Este sistema funciona bien al anochecer o a primera hora de la mañana, cuando la temperatura exterior es inferior a la interior. El ventilador crea una corriente de salida que reduce la bolsa de aire caliente acumulada cerca del techo y empuja ese calor hacia el exterior. Para que el efecto sea completo, debe existir otra ventana o puerta abierta por la que pueda entrar aire nuevo.
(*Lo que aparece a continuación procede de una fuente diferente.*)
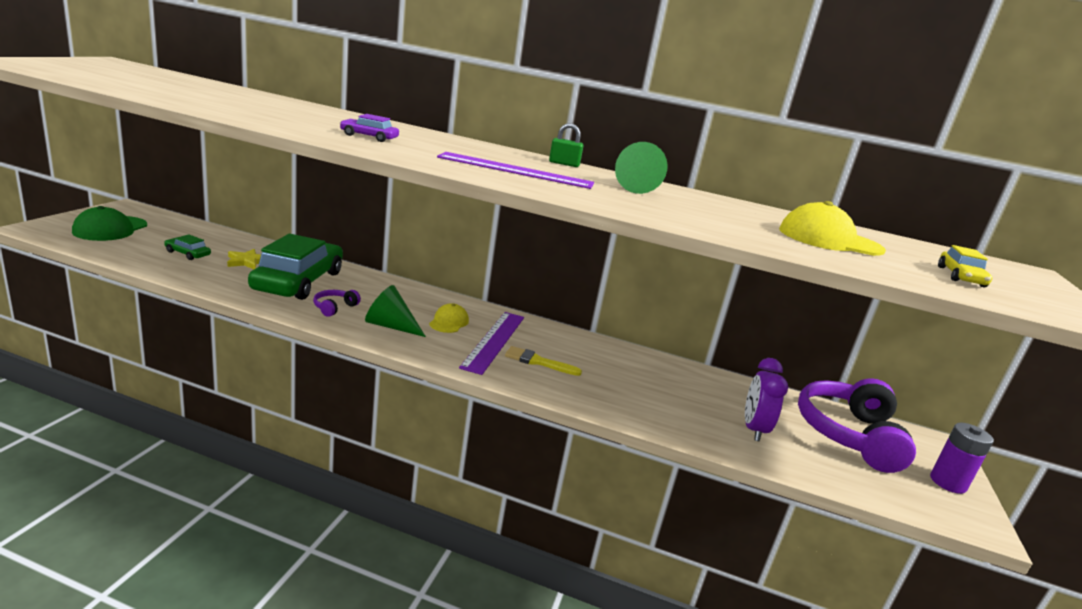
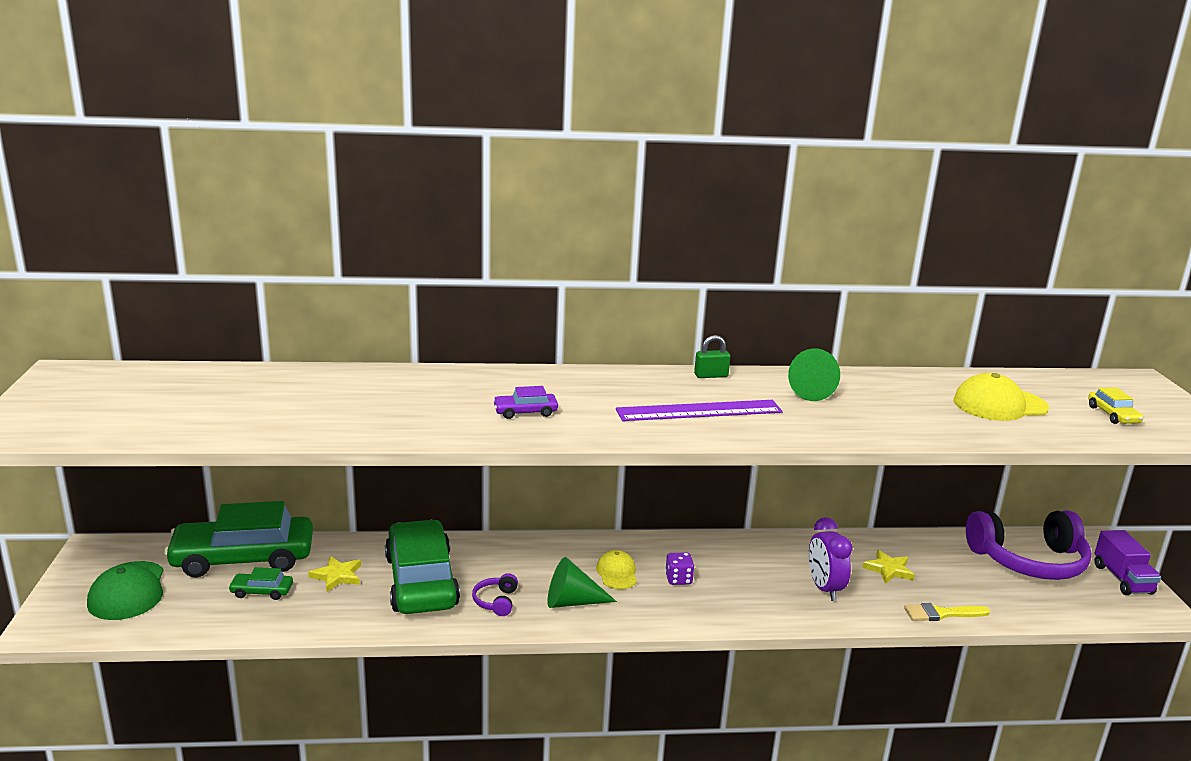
camera: 20 degrees left, 0 degrees up
(203, 236) = (243, 558): none -> green car
(494, 341) = (678, 579): purple ruler -> purple dice
(538, 362) = (738, 588): yellow brush -> yellow brush (942, 614)
(693, 395) = (888, 569): none -> yellow star
(753, 429) = (960, 587): purple clock -> purple clock (824, 588)
(849, 434) = (1028, 560): purple headphones -> purple headphones turned 90 degrees counterclockwise
(947, 482) = (1122, 579): purple battery -> purple truck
La clave está en crear una ruta de circulación
Lo más eficaz es colocar el ventilador a poca distancia de la ventana, sin pegarlo al marco, y mantenerlo orientado hacia la calle. Dejar unos centímetros de separación permite que el aparato arrastre más aire de la estancia y no solo el que tiene delante. Cuanto más clara sea la salida, mejor funcionará la corriente.+

En el extremo opuesto de la habitación o de la vivienda conviene abrir otra ventana. De este modo, el aire fresco entra por un lado y el caliente sale por el otro. Si solo hay una abertura, el ventilador seguirá ayudando, pero la renovación será más lenta. También puede dejarse la puerta abierta para conectar la estancia con una zona más fresca.
No funciona igual a cualquier hora del día
Durante las horas de máximo calor, cuando fuera hace más temperatura que dentro, orientar el ventilador hacia la ventana puede introducir aire todavía más caliente si no existe una diferencia favorable. En ese momento es mejor cerrar persianas, cortinas y ventanas expuestas al sol, y utilizar el ventilador para mover el aire interior.
La realidad es que este método no sustituye al aire acondicionado ni reduce solo la temperatura exterior. Sin embargo, cuando se aplica en el momento correcto, puede vaciar el calor acumulado y hacer que la estancia resulte más agradable. El secreto no está en recibir el chorro directamente, sino en usar el ventilador como extractor y convertir dos aberturas en un circuito de ventilación.